Terence sat poker straight and held me. My rock. My love. From a quick glance he seemed to be holding out and being strong, but I saw the toll it's been taking on him. If you looked close you could see dark rings under his eyes and his jaw seemed to be clenched as if he were trying to hold back. He looked like he hasn't gotten much sleep since the day of the fight.

Her death was taking such a toll on all of us. After her funrral we all went back to the dining hall and gave a toast in her honor. Many people went on to the mini stage to stell stories about her. Someone called my name and asked me if I'd like to say a few words. I shook my head and slipped out the door. Terence came after me and led me back to my room.

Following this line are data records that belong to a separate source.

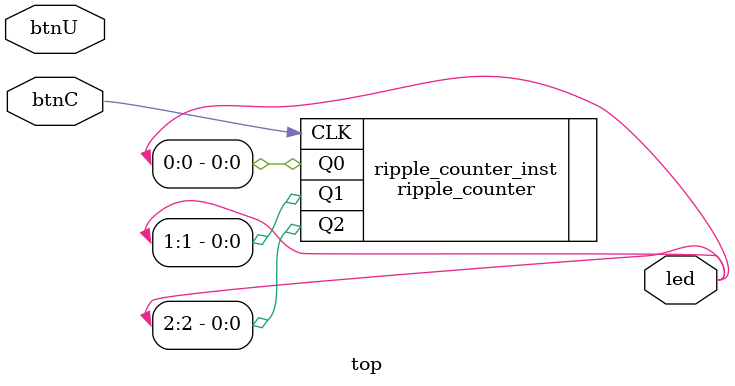
<source format=v>
module top(
    input btnU, btnC,
    output [6:0] led
);

//ripple counter and modulo divider inst here

ripple_counter ripple_counter_inst (
        .CLK(btnC),
        .Q0(led[0]),
        .Q1(led[1]),
        .Q2(led[2])
    );

endmodule
</source>
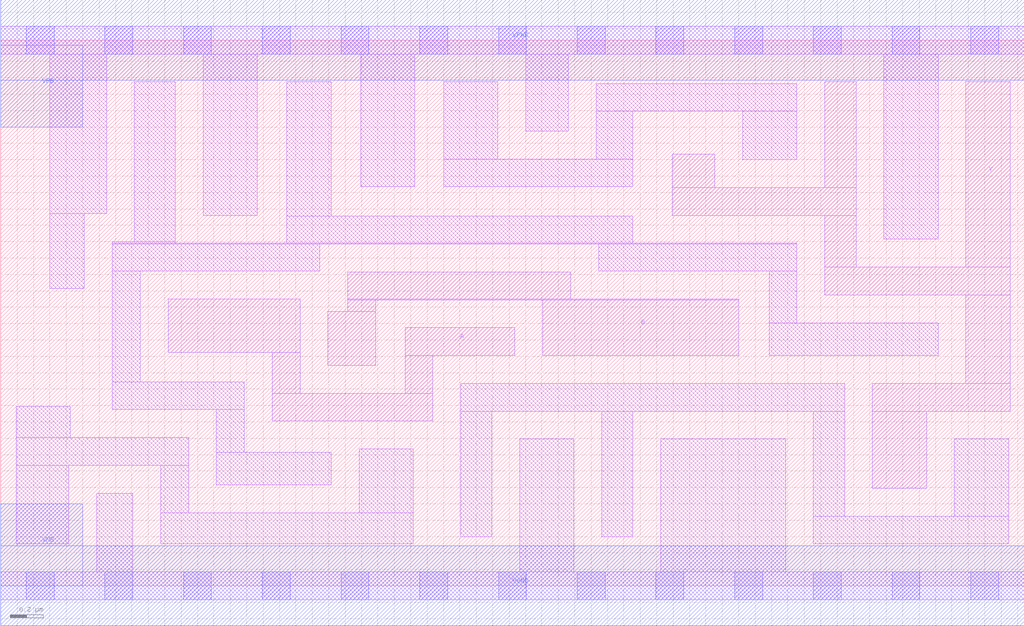
<source format=lef>
# Copyright 2020 The SkyWater PDK Authors
#
# Licensed under the Apache License, Version 2.0 (the "License");
# you may not use this file except in compliance with the License.
# You may obtain a copy of the License at
#
#     https://www.apache.org/licenses/LICENSE-2.0
#
# Unless required by applicable law or agreed to in writing, software
# distributed under the License is distributed on an "AS IS" BASIS,
# WITHOUT WARRANTIES OR CONDITIONS OF ANY KIND, either express or implied.
# See the License for the specific language governing permissions and
# limitations under the License.
#
# SPDX-License-Identifier: Apache-2.0

VERSION 5.5 ;
NAMESCASESENSITIVE ON ;
BUSBITCHARS "[]" ;
DIVIDERCHAR "/" ;
MACRO sky130_fd_sc_lp__xnor2_2
  CLASS CORE ;
  SOURCE USER ;
  ORIGIN  0.000000  0.000000 ;
  SIZE  6.240000 BY  3.330000 ;
  SYMMETRY X Y R90 ;
  SITE unit ;
  PIN A
    ANTENNAGATEAREA  1.260000 ;
    DIRECTION INPUT ;
    USE SIGNAL ;
    PORT
      LAYER li1 ;
        RECT 1.020000 1.425000 1.825000 1.750000 ;
        RECT 1.655000 1.005000 2.635000 1.175000 ;
        RECT 1.655000 1.175000 1.825000 1.425000 ;
        RECT 2.465000 1.175000 2.635000 1.405000 ;
        RECT 2.465000 1.405000 3.135000 1.575000 ;
    END
  END A
  PIN B
    ANTENNAGATEAREA  1.260000 ;
    DIRECTION INPUT ;
    USE SIGNAL ;
    PORT
      LAYER li1 ;
        RECT 1.995000 1.345000 2.285000 1.675000 ;
        RECT 2.115000 1.675000 2.285000 1.745000 ;
        RECT 2.115000 1.745000 4.500000 1.750000 ;
        RECT 2.115000 1.750000 3.475000 1.915000 ;
        RECT 3.305000 1.405000 4.500000 1.745000 ;
    END
  END B
  PIN Y
    ANTENNADIFFAREA  1.255800 ;
    DIRECTION OUTPUT ;
    USE SIGNAL ;
    PORT
      LAYER li1 ;
        RECT 4.095000 2.260000 5.215000 2.430000 ;
        RECT 4.095000 2.430000 4.355000 2.635000 ;
        RECT 5.025000 1.775000 6.155000 1.945000 ;
        RECT 5.025000 1.945000 5.215000 2.260000 ;
        RECT 5.025000 2.430000 5.215000 3.075000 ;
        RECT 5.315000 0.595000 5.645000 1.065000 ;
        RECT 5.315000 1.065000 6.155000 1.235000 ;
        RECT 5.885000 1.235000 6.155000 1.775000 ;
        RECT 5.885000 1.945000 6.155000 3.075000 ;
    END
  END Y
  PIN VGND
    DIRECTION INOUT ;
    USE GROUND ;
    PORT
      LAYER met1 ;
        RECT 0.000000 -0.245000 6.240000 0.245000 ;
    END
  END VGND
  PIN VNB
    DIRECTION INOUT ;
    USE GROUND ;
    PORT
      LAYER met1 ;
        RECT 0.000000 0.000000 0.500000 0.500000 ;
    END
  END VNB
  PIN VPB
    DIRECTION INOUT ;
    USE POWER ;
    PORT
      LAYER met1 ;
        RECT 0.000000 2.800000 0.500000 3.300000 ;
    END
  END VPB
  PIN VPWR
    DIRECTION INOUT ;
    USE POWER ;
    PORT
      LAYER met1 ;
        RECT 0.000000 3.085000 6.240000 3.575000 ;
    END
  END VPWR
  OBS
    LAYER li1 ;
      RECT 0.000000 -0.085000 6.240000 0.085000 ;
      RECT 0.000000  3.245000 6.240000 3.415000 ;
      RECT 0.095000  0.255000 0.415000 0.735000 ;
      RECT 0.095000  0.735000 1.145000 0.905000 ;
      RECT 0.095000  0.905000 0.425000 1.095000 ;
      RECT 0.300000  1.815000 0.510000 2.270000 ;
      RECT 0.300000  2.270000 0.645000 3.245000 ;
      RECT 0.585000  0.085000 0.805000 0.565000 ;
      RECT 0.680000  1.075000 1.485000 1.245000 ;
      RECT 0.680000  1.245000 0.850000 1.920000 ;
      RECT 0.680000  1.920000 1.945000 2.085000 ;
      RECT 0.680000  2.085000 4.855000 2.090000 ;
      RECT 0.680000  2.090000 1.065000 2.100000 ;
      RECT 0.815000  2.100000 1.065000 3.075000 ;
      RECT 0.975000  0.255000 2.515000 0.445000 ;
      RECT 0.975000  0.445000 1.145000 0.735000 ;
      RECT 1.235000  2.260000 1.565000 3.245000 ;
      RECT 1.315000  0.615000 2.015000 0.815000 ;
      RECT 1.315000  0.815000 1.485000 1.075000 ;
      RECT 1.745000  2.090000 3.855000 2.255000 ;
      RECT 1.745000  2.255000 2.015000 3.075000 ;
      RECT 2.185000  0.445000 2.515000 0.835000 ;
      RECT 2.195000  2.435000 2.525000 3.245000 ;
      RECT 2.700000  2.435000 3.855000 2.605000 ;
      RECT 2.700000  2.605000 3.030000 3.075000 ;
      RECT 2.805000  0.300000 2.995000 1.065000 ;
      RECT 2.805000  1.065000 5.145000 1.235000 ;
      RECT 3.165000  0.085000 3.495000 0.895000 ;
      RECT 3.200000  2.775000 3.460000 3.245000 ;
      RECT 3.630000  2.605000 3.855000 2.895000 ;
      RECT 3.630000  2.895000 4.855000 3.065000 ;
      RECT 3.645000  1.920000 4.855000 2.085000 ;
      RECT 3.665000  0.300000 3.855000 1.065000 ;
      RECT 4.025000  0.085000 4.785000 0.895000 ;
      RECT 4.525000  2.600000 4.855000 2.895000 ;
      RECT 4.685000  1.405000 5.715000 1.605000 ;
      RECT 4.685000  1.605000 4.855000 1.920000 ;
      RECT 4.955000  0.255000 6.145000 0.425000 ;
      RECT 4.955000  0.425000 5.145000 1.065000 ;
      RECT 5.385000  2.115000 5.715000 3.245000 ;
      RECT 5.815000  0.425000 6.145000 0.895000 ;
    LAYER mcon ;
      RECT 0.155000 -0.085000 0.325000 0.085000 ;
      RECT 0.155000  3.245000 0.325000 3.415000 ;
      RECT 0.635000 -0.085000 0.805000 0.085000 ;
      RECT 0.635000  3.245000 0.805000 3.415000 ;
      RECT 1.115000 -0.085000 1.285000 0.085000 ;
      RECT 1.115000  3.245000 1.285000 3.415000 ;
      RECT 1.595000 -0.085000 1.765000 0.085000 ;
      RECT 1.595000  3.245000 1.765000 3.415000 ;
      RECT 2.075000 -0.085000 2.245000 0.085000 ;
      RECT 2.075000  3.245000 2.245000 3.415000 ;
      RECT 2.555000 -0.085000 2.725000 0.085000 ;
      RECT 2.555000  3.245000 2.725000 3.415000 ;
      RECT 3.035000 -0.085000 3.205000 0.085000 ;
      RECT 3.035000  3.245000 3.205000 3.415000 ;
      RECT 3.515000 -0.085000 3.685000 0.085000 ;
      RECT 3.515000  3.245000 3.685000 3.415000 ;
      RECT 3.995000 -0.085000 4.165000 0.085000 ;
      RECT 3.995000  3.245000 4.165000 3.415000 ;
      RECT 4.475000 -0.085000 4.645000 0.085000 ;
      RECT 4.475000  3.245000 4.645000 3.415000 ;
      RECT 4.955000 -0.085000 5.125000 0.085000 ;
      RECT 4.955000  3.245000 5.125000 3.415000 ;
      RECT 5.435000 -0.085000 5.605000 0.085000 ;
      RECT 5.435000  3.245000 5.605000 3.415000 ;
      RECT 5.915000 -0.085000 6.085000 0.085000 ;
      RECT 5.915000  3.245000 6.085000 3.415000 ;
  END
END sky130_fd_sc_lp__xnor2_2
END LIBRARY

</source>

That is where I stayed for days. People would bring me food but I wasn't hungry. My friends tried to talk to me but I didn't want to talk. Terence tried to get me to go out but I didn't want to socialize. No one could get me to leave my room and I wished they would just leave me be already. It's been two days since the funeral and I felt empty without her.

I barely knew her but she was still my sister. She was the sweetest person I knew. I'd never forget that about her. Violet was gone.

There was a knock on my door and Terence came in. He sighed and I looked back out my window before I noticed another person stepped into the room. The nurse. She came in to check on me and as she tried to touch me I moved away from her. It was the first time I have moved in two days, my body was stiff. Terence held his breath as I stood.

"Leave me alone," I told the nurse and moved slowly to my bed. Terence pulled me to him as soon as I was within reach. He breathed in deeply and I felt his tears. "Please just let me go." He shook his head mumbling "never" under his breath. He slowly lead me into the bathroom and undressed me. Then he undressed and turned on the shower. He wouldn't let me protest.

He and I took a shower and he wrapped a towel around me once we were out. I leaned against him and he kissed my head. When he let go gently he began to get dressed and I noticed some clothes on the counter. Reaching out I ran my fingers over them and decided to at least get dressed. He stopped me from leaving and brushed my hair and handed me my tooth brush. Sighing I gave him a look and that said I knew what he's trying to do. Ignoring it anyway I brushed my teeth.

When he tried to lead me from my room I shook my head and told him I didn't want to talk to anyone. He begged me to at least come with him to eat. I agreed to finally but that didn't mean I was going to eat. Keeping my head down I let him lead me to the dining hall.

As we sat with the others I didn't say a word just played with my food while they talked about classes. Terence noticed and rubbed my back.

"Symphony, you have to eat hon. I can't stand to watch you starve yourself. Please eat," he practically begged me. Sapphire handed me a cold water and I took it. I wasn't hungry. However, I was thirsty as hell. I chugged the water and she sighed. "Thanks, Sapphire," he mumbled and pulled me to lean against him.

"I wish - I wish I had spent more time with her and had gotten to know her better," I mumbled quietly. Dennis sighed and so did Terence. "I'm sorry," I added and Terence shook his head.

"Don't be, my love. I understand that you are hurt and grieving but it doesn't mean you have to kill yourself in the process. Her death wasn't your fault," Terence mumbled. His lips found mine gently and he told my he loves me with all his heart.

The next few days my pain and grief at losing Violet slowly subsided and it was Ember who helped me finally let Violet go. She and I grew closer and we helped each other.